SLE, a systemic connective tissue disease in its pathology, is characterized by the presence of anti-nuclear autoantibodies (ANA), a generic group of serum, mainly IgG, autoantibodies that react by indirect immunofluorescence test with acetone-fixed cell nuclei from a wide range of tissues and animal species (thus lacking tissue and species specificity). ANA in SLE may also react specifically with isolated and characterized nuclear antigens, such as deoxyribonucleoprotein, DNA in double (ds) and single (ss) strand configuration, histones (from chromatin), non-histone proteins such as nuclear and nucleolar ribonucleoproteins (RNPs), Sm antigen, etc. None of these reactivities has absolute specificity for any disease entity. The highest specificity for active SLE is apparently given by anti-dsDNA autoantibodies which are rarely found at significant levels in other diseases.

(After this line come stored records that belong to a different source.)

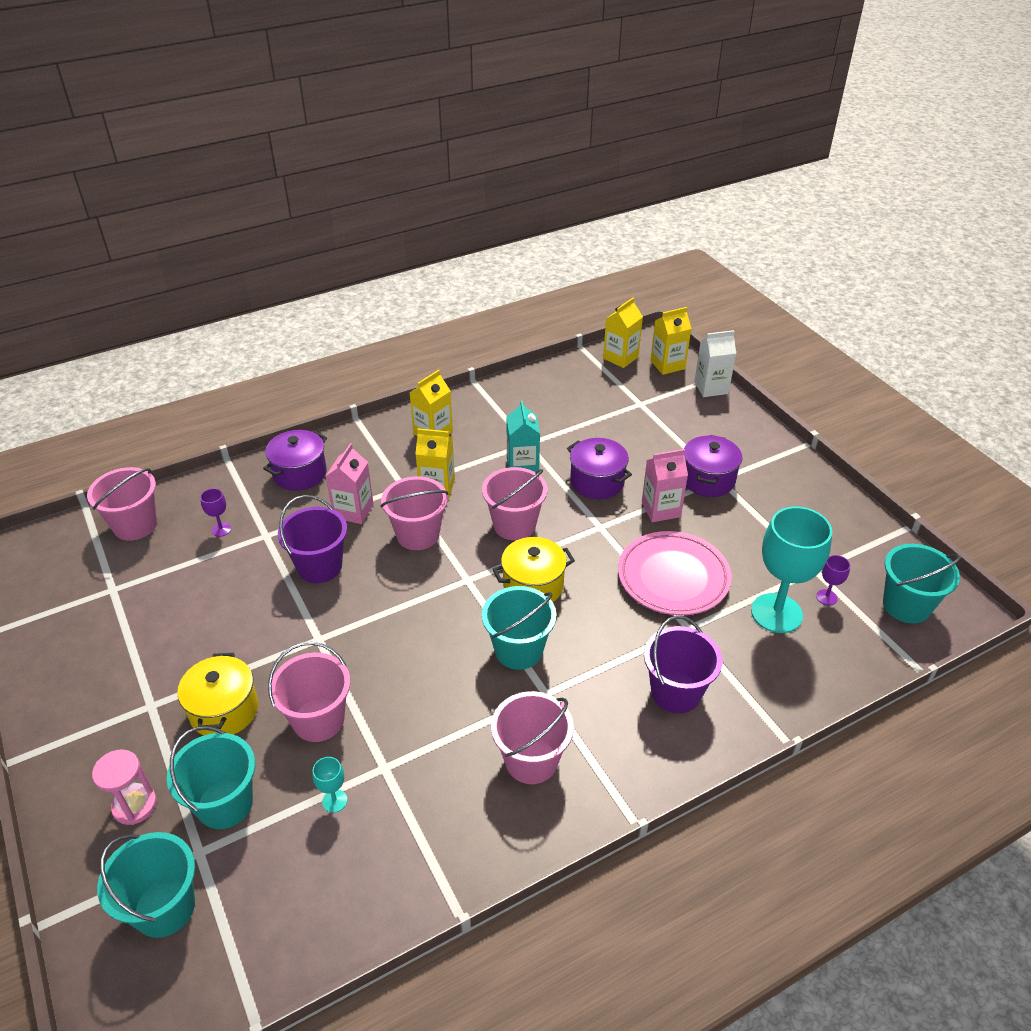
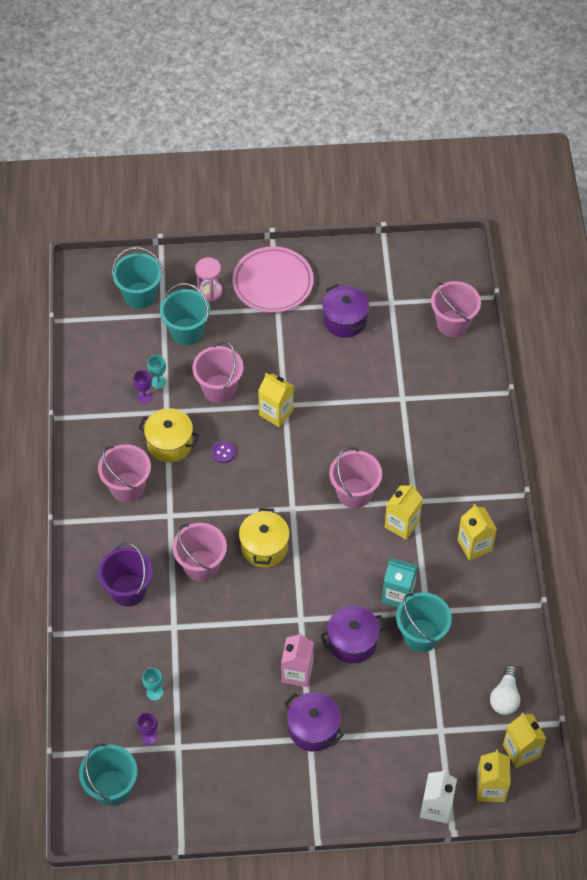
camera: 115 degrees right, 15 degrees up
yellow pot [177,653,258,735] -> yellow pot moved to [138,408,200,463]
purple goblet [200,488,231,537] -> purple goblet moved to [133,370,152,404]
purple pot [263,430,327,491] -> purple pot moved to [322,284,369,337]
purple bucket [278,495,347,583] -> none
pink carton [326,443,374,524] -> none
pink bucket [482,467,547,540] -> pink bucket moved to [172,523,227,582]
turquoise bucket [482,586,557,670] -> turquoise bucket moved to [396,592,452,652]
pink plate [618,531,732,615] -> pink plate moved to [232,246,314,313]
turquoise goblet [751,506,832,633] -> turquoise goblet [142,668,163,700], size x0.42
none -> purple button [212,441,236,463]
none -> yellow carton [258,373,294,427]
none -> white light bulb [490,665,520,715]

DNA-antiDNA autoantibodies contribute to the pathogenesis of immune complex and complement mediated tissue injury and inflammation in SLE expressed as nephritis, vasculitis, and serositis. Autoantibodies are also produced in some lupus patients against platelets, erythrocytes, T-cells or other self components, and contribute to autoantibody initiated cell injury resulting in thrombocytopenia, hemolytic anemia, lymphopenia, etc.


CD20 B-lymphocytes are precursors of plasma cellswhich are terminally differentiated from B-lymphocytes to produce immunoglobulins, antibodies, and autoantibodies but do not express the CD20 B-lymphocyte-specific cell membrane surface antigen.


The central pathogenic importance of autoimmune B-lymphocytes is now well recognized and provides the rationale for targeting B-lymphocytes in autoimmune diseases (Dorner, T., J Rheumatol Suppl. 77, 3-11, 2006). This insight into a new molecular target has led to the development of CD20-B cell specific monoclonal antibody (rituxamab, Rituxan) for evaluation in the therapy of non-Hodgkin's CD20 lymphoma, rheumatoid arthritis, , and systemic lupus erythematosus.



Mycophenolate mofetil (MMF) is an immunosuppressive agent, an inhibitor of the enzyme inosine monophosphate dehydrogenase required for purine synthesis, especially by activated lymphocytes, and MMF has been used for more than a decade in the organ transplantation field. Recent anecdotal reports and controlled preliminary trials have described the benefits and need for further evaluation of MMF in the treatment of lupus nephritis, a serious and potentially life-threatening manifestation of SLE (Dooley, M.A., Lupus 15, 179-82, 2006; McCune, W.J., N Engl J Med 353, 2282-2284, 2005).